Before Dinerstein read from the novel, Bloomsbury Publishing Director George Gibson introduced Dinerstein. Dinerstein then read from the with the help of several friends including novelist Julia Pierpoint, novelist and associate editor Julie Buntin, and her agent Jenni Adler.
Darin Strauss begins the discussion by asking Dinerstein why she chose to travel to Lofoten.
“I don’t think I knew until I got there,” Dinerstein says. She explains that she felt a pull northward after a trip to Ireland. The summers there are also long, though not quite as extreme as Lofoten. She spent a year there and then another eighteen months elsewhere in Norway.
Dinerstein says she intends to continue writing both fiction and poetry. The challenge of writing novels is in how long they are, and how much time they take. She enjoys how poetry feels. She adds that writing poetry is an important part of training the author’s mind. “I think it’s a training in lyricism,” she says. Novels have a lot of sentences, she observes with a laugh, and sometimes its hard to force her way through writing a page.

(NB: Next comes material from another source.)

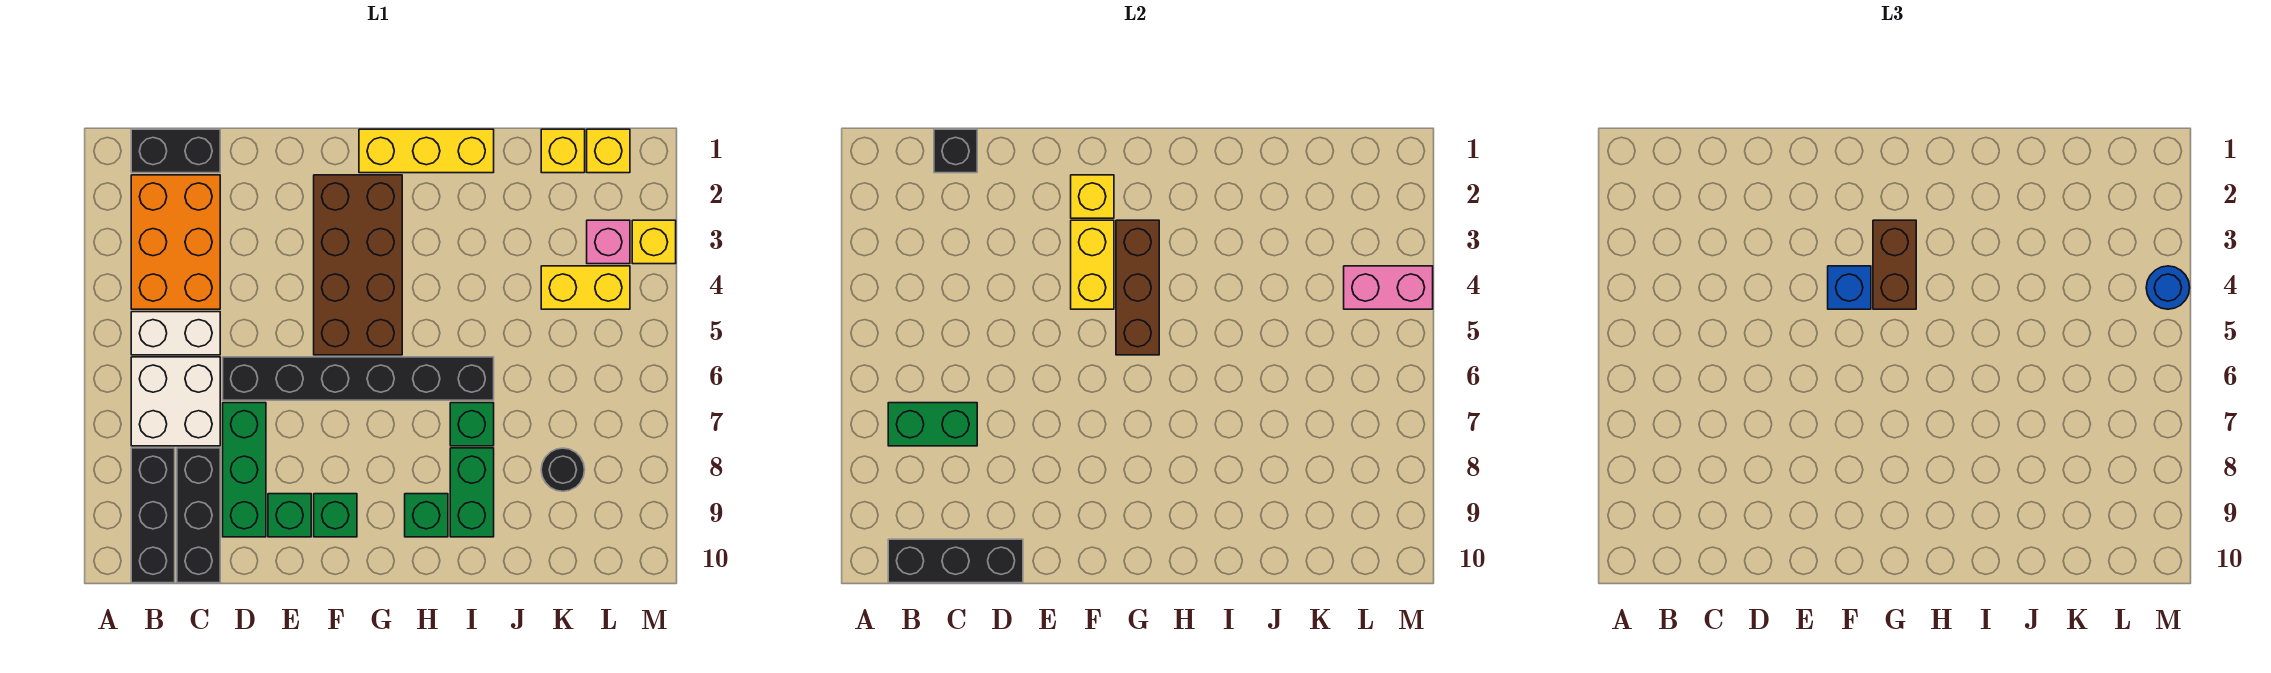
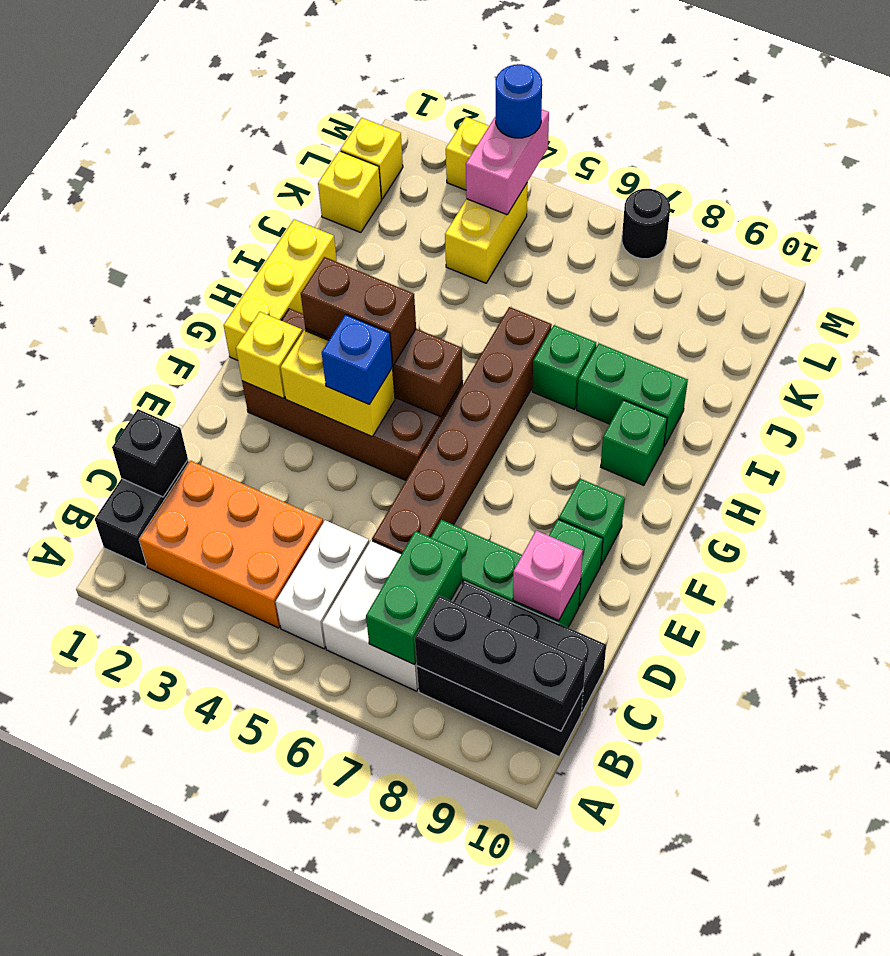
black brick B10:D10 level 2 -> black brick B8:B10 level 2
black brick D6:I6 level 1 -> brown brick D6:I6 level 1
black round brick K8 level 1 -> black round brick M7 level 1
pink brick L3 level 1 -> pink brick D9 level 2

Strauss asks her how she got to where she today with a book of poems and novel. Her answer is straightforward: “a lot of kindness along the way.” While she was writing poetry in Lofoten, a friend sent one of the poems to a Norwegian magazine. The magazine ended up publishing her poem. Hers was the only one in English. From there came the collection, Lofoten. It seems to her very accidental. She says that simply the right people ended up reading her work at the right time. As for The Sunlit Night, she submitted the final draft of the book to Bloomsbury exactly a year before the launch party.

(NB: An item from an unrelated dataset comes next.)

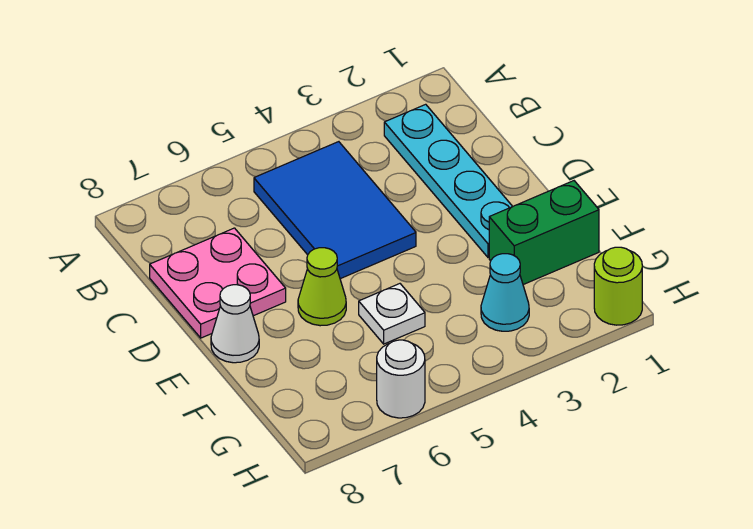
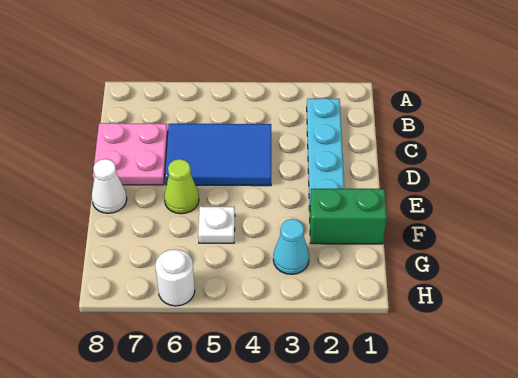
blue tile B4:D5 level 1 -> blue tile C4:D6 level 1
lime round brick H1 level 1 -> none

Dinerstein is a Manhattan native. She often finds people asking her if growing up in New York City was a strange experience. For her, it wasn’t, in large part because it felt natural. She knew no other way. Leaving the city though for college and to spend time in Norway helped her understand why people see it as a strange experience.

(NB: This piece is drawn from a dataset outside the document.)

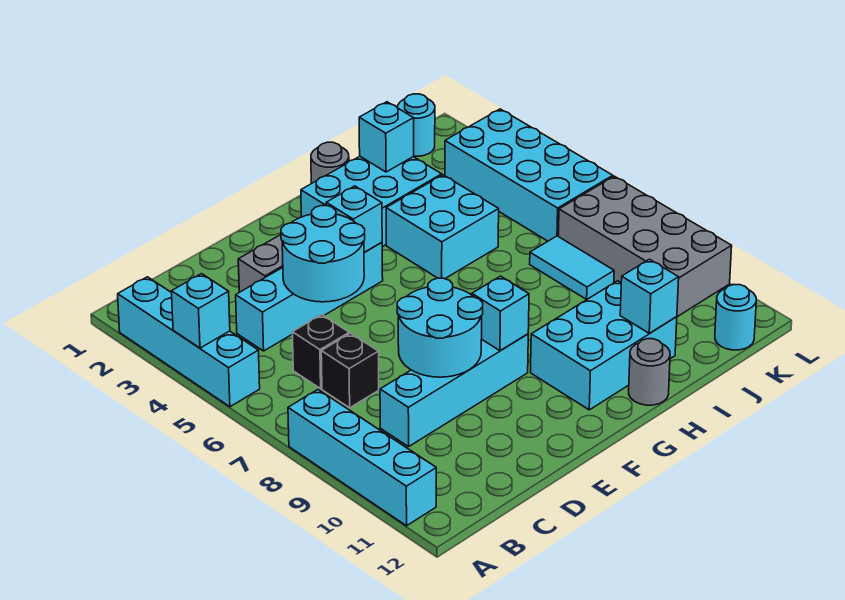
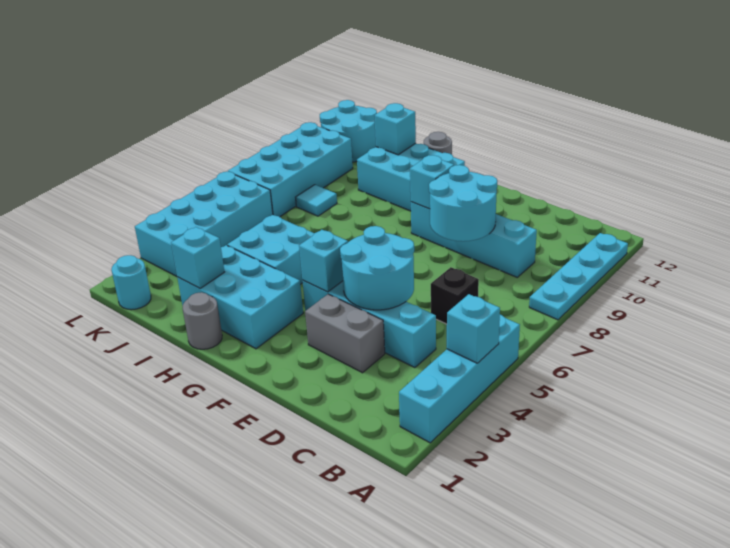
cyan brick A8:A11 level 1 -> cyan plate A8:A11 level 1
black brick C7 level 1 -> none
cyan tile J7:J8 level 1 -> cyan tile J8 level 1
grey brick K7:L10 level 1 -> cyan brick K7:L10 level 1
cyan round brick K12 level 1 -> cyan round brick K11:L12 level 1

Her departure from the city was an important part of understanding what was essential about the New York City experience. It helped to shed the things about life in the city that are automatic. Portions of The Sunlit Night transpire in New York City, but she says that she often felt it was easier writing those portions while away from the city. It was often easier to remember details about the city when she was absent from it.
The Sunlit Night is already on its way to being translated into Norwegian. Dinerstein plans to go return to Norway when that edition is released, and though she would love to return to Norway at some point to write, her next project will end up being someplace different.